Indústria

Especial | Por sobrevivência no esporte, Tv paga deve repensar entrega do conteúdo

Redes sociais e plataformas OTT avançam em um mercado ainda dominado pelas operadoras de Tv fechada

8 maio, 2018

Por Eduardo Esteves

 

De modo pioneiro, o MKTEsportivo apresentou ao mercado brasileiro uma relevante pesquisa sobre como o esporte poderá definir o futuro da Tv paga. À época, destacamos que a PwC havia levantado que o número de americanos que assinam TV a cabo e os que assinam Netflix encontra-se praticamente igual: 73%. Entre os que se assumiram consumidores esportivos, 82% cancelariam suas assinaturas caso tivessem outras opções para assistirem transmissões de suas modalidades favoritas.

Ampliando a visão sobre o tema, um outro levantamento, desta vez, desenvolvido pela empresa de pesquisa Parks Associates, mostrou que 27% das famílias norte-americanas que possuem TV paga concordam que a programação esportiva é a principal razão pela qual ainda mantém suas assinaturas ativas.

“Embora a transmissão e a TV a cabo continuem sendo as principais fontes de consumo de esportes ao vivo, as opções de plataformas OTT se tornaram uma parte importante do cenário esportivo”, disse Brett Sappington, diretor sênior de pesquisa da Parks Associates.
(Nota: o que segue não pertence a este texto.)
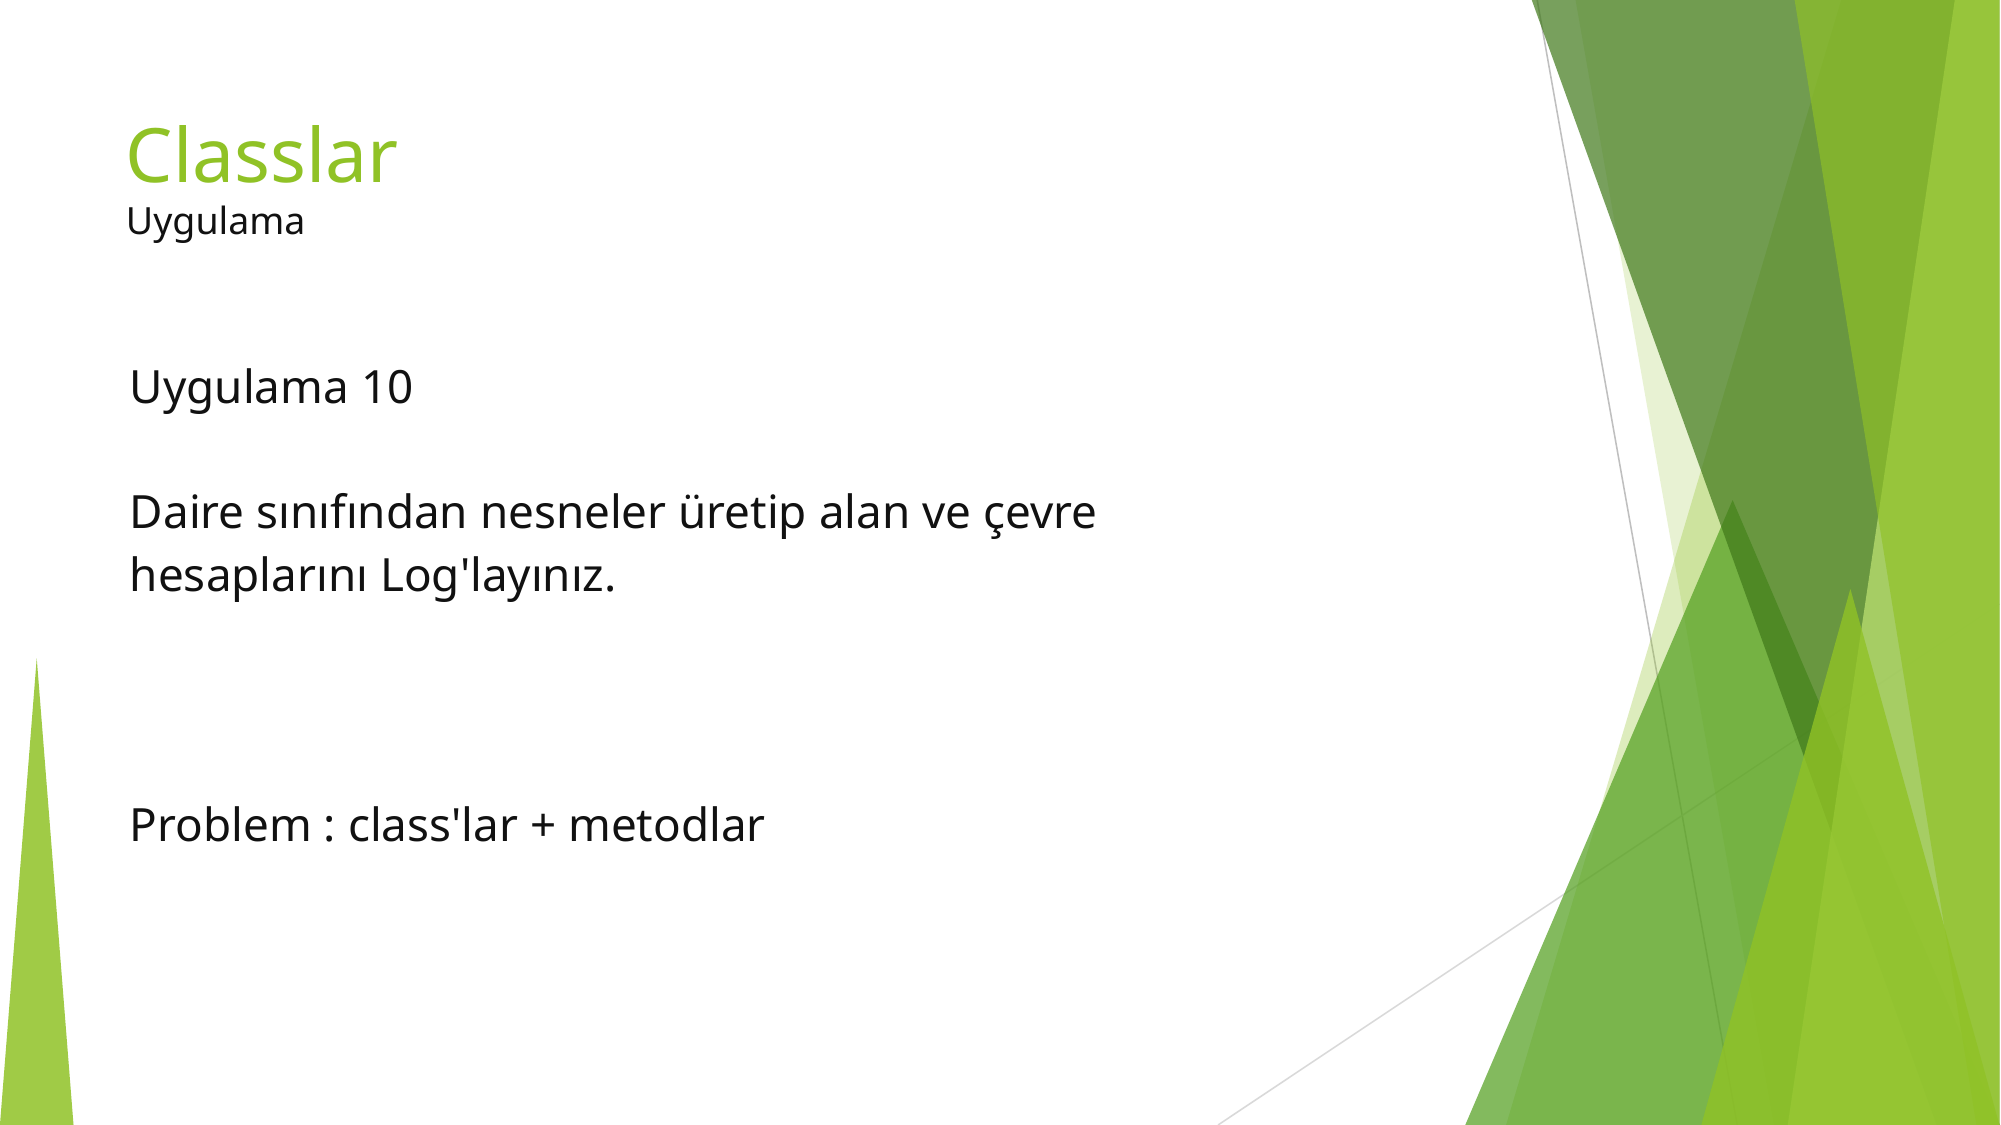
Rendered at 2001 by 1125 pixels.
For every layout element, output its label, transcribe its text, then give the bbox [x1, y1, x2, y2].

text_box Uygulama 10 Daire sınıfından nesneler üretip alan ve çevre hesaplarını Log'layınız. Problem : class'lar + metodlar [129, 291, 1335, 919]
title Classlar Uygulama [111, 99, 1522, 317]
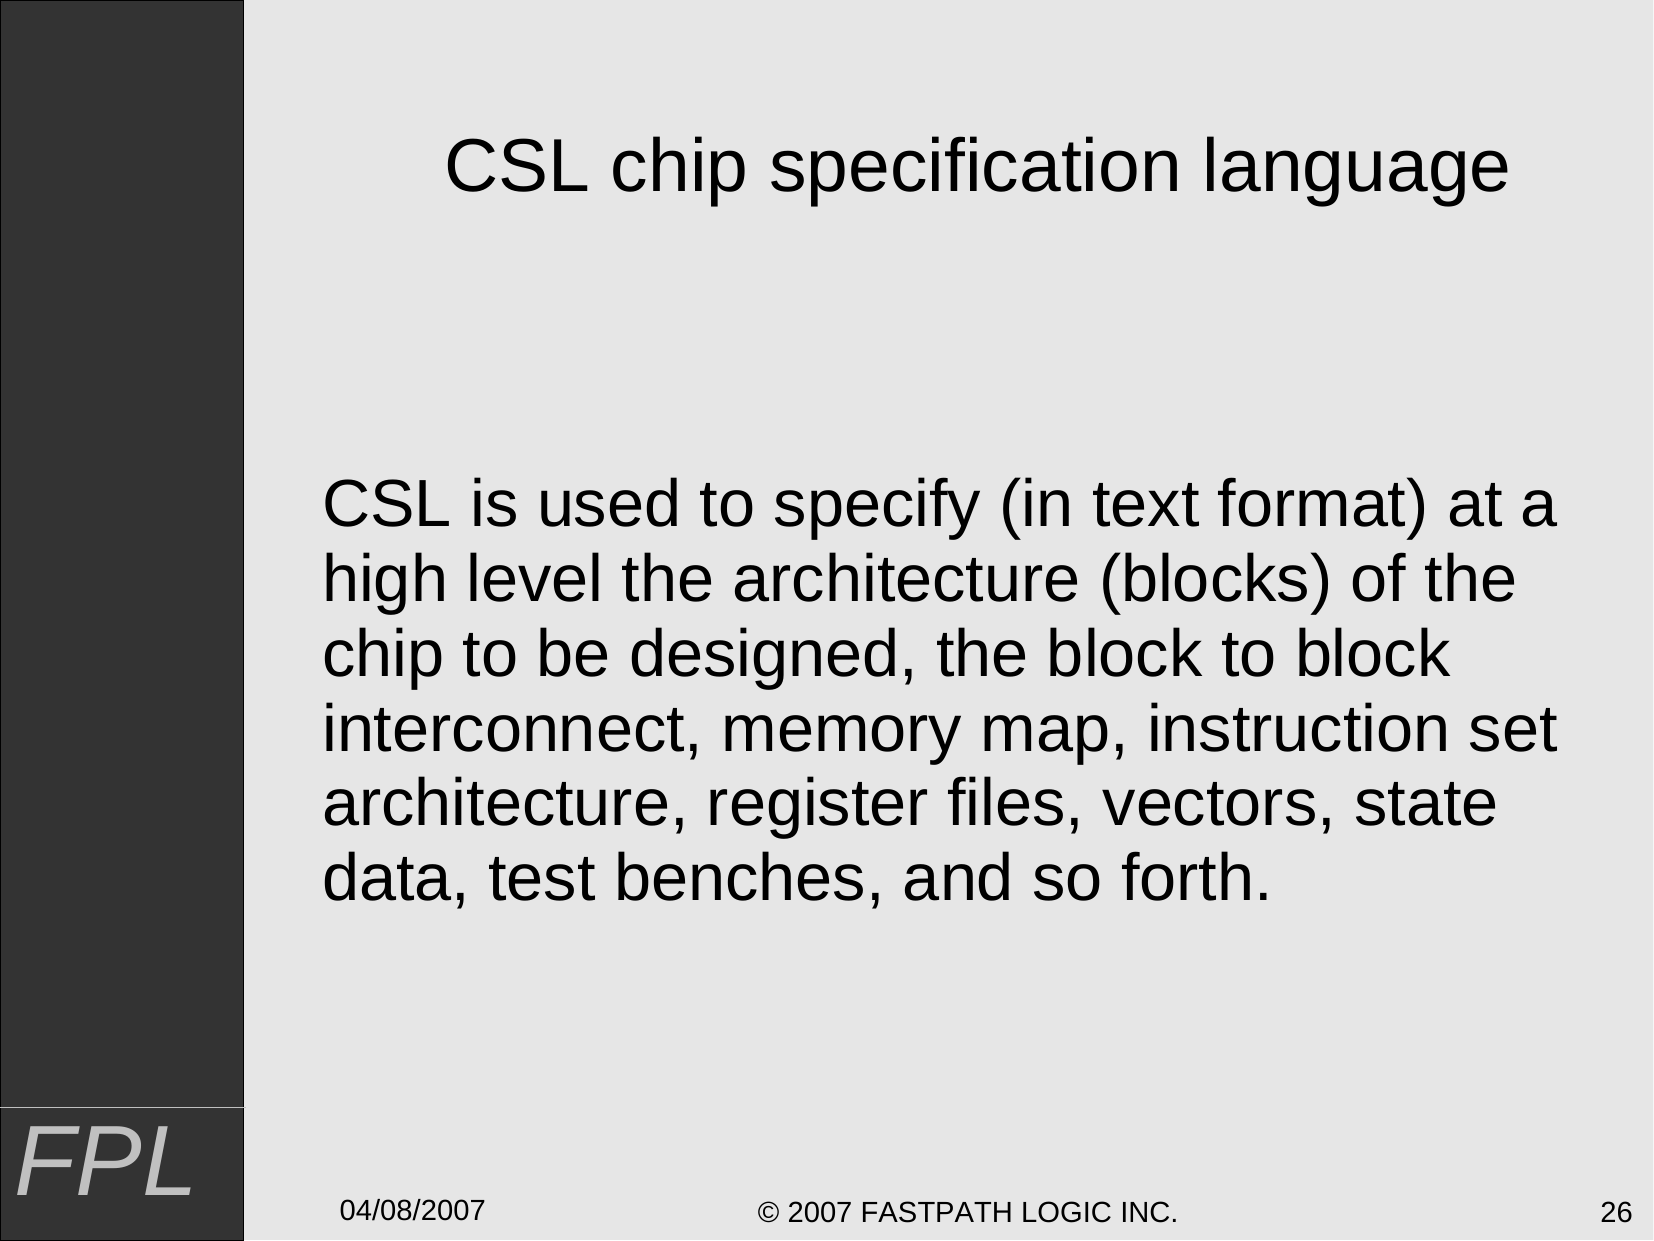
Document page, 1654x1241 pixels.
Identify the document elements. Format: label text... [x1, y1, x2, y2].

title CSL chip specification language [427, 57, 1530, 272]
subtitle CSL is used to specify (in text format) at a high level the architecture (blocks) of the chip to be designed, the block to block interconnect, memory map, instruction set architecture, register files, vectors, state data, test benches, and so forth. [322, 272, 1635, 1179]
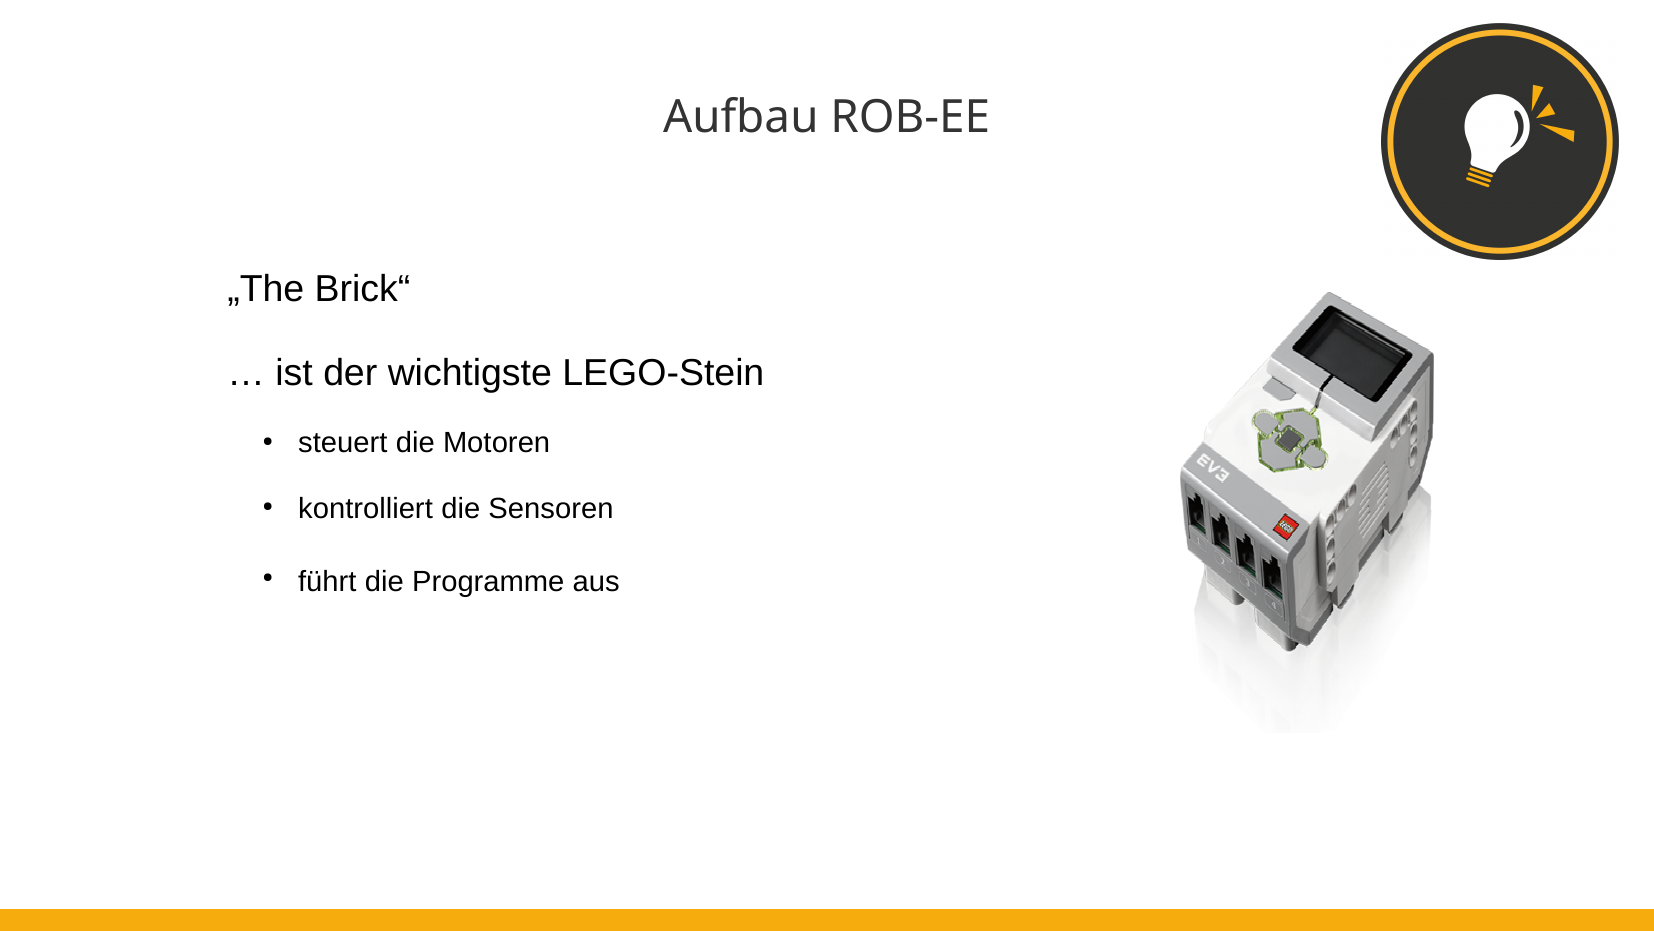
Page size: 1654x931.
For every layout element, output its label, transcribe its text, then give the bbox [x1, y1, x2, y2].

picture [1051, 285, 1563, 733]
text_box „The Brick“ … ist der wichtigste LEGO-Stein steuert die Motoren kontrolliert die Sensoren führt die Programme aus [212, 259, 1016, 607]
title Aufbau ROB-EE [82, 37, 1381, 193]
text_box [0, 909, 1654, 931]
picture [1381, 23, 1619, 260]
“Cada vez mais, ligas e redes estão oferecendo opções diretas ao consumidor. Esses serviços oferecem acesso a conteúdo que de outra forma não seria transmitido e opções de assinatura à aqueles que não assinam TV. Recentemente, tanto a CBS quanto a ESPN lançaram seus próprios serviços de streaming para o esporte. Com o tempo, os provedores de TV por assinatura provavelmente farão parcerias com esses tipos de serviços para completar o serviço existente”, analisou.

Já 52% dos domicílios com banda larga nos EUA têm uma assinatura de TV e um (ou mais) serviços de vídeo OTT. Esta clara “distribuição” de atenção e busca por novos serviços mostra que, se a Tv fechada deseja ter vida longa, a entrega deverá ser repensada. Se atualmente os principais grupos de mídia já lançaram suas plataformas de streaming, é fruto de que irão acompanhar esta transformação do mercado. ESPN, Fox Sports, Turner, Twitter, Facebook, YouTube e Amazon são apenas alguns dos players que tiram o sono das operadoras.

O consumo na palma da mão cresce de modo acelerado e as principais redes sociais já se atentaram ao novo momento da indústria. O NBB, para citar um exemplo, registrou um aumento de 29% nas visualizações nas transmissões feitas via web entre as temporadas 16/17 e 17/18 (2.21 milhões de espectadores contra 1.7 mi). Já a YouTube Tv, em cinco meses, estima-se que conte com mais de 2.5 milhões de usuários ativos.

O fã consome e interage. Assiste a uma partida e atualiza suas redes sociais. Portanto, o mesmo deseja que este novo modelo esteja completamente inserido em suas atividades cotidianas.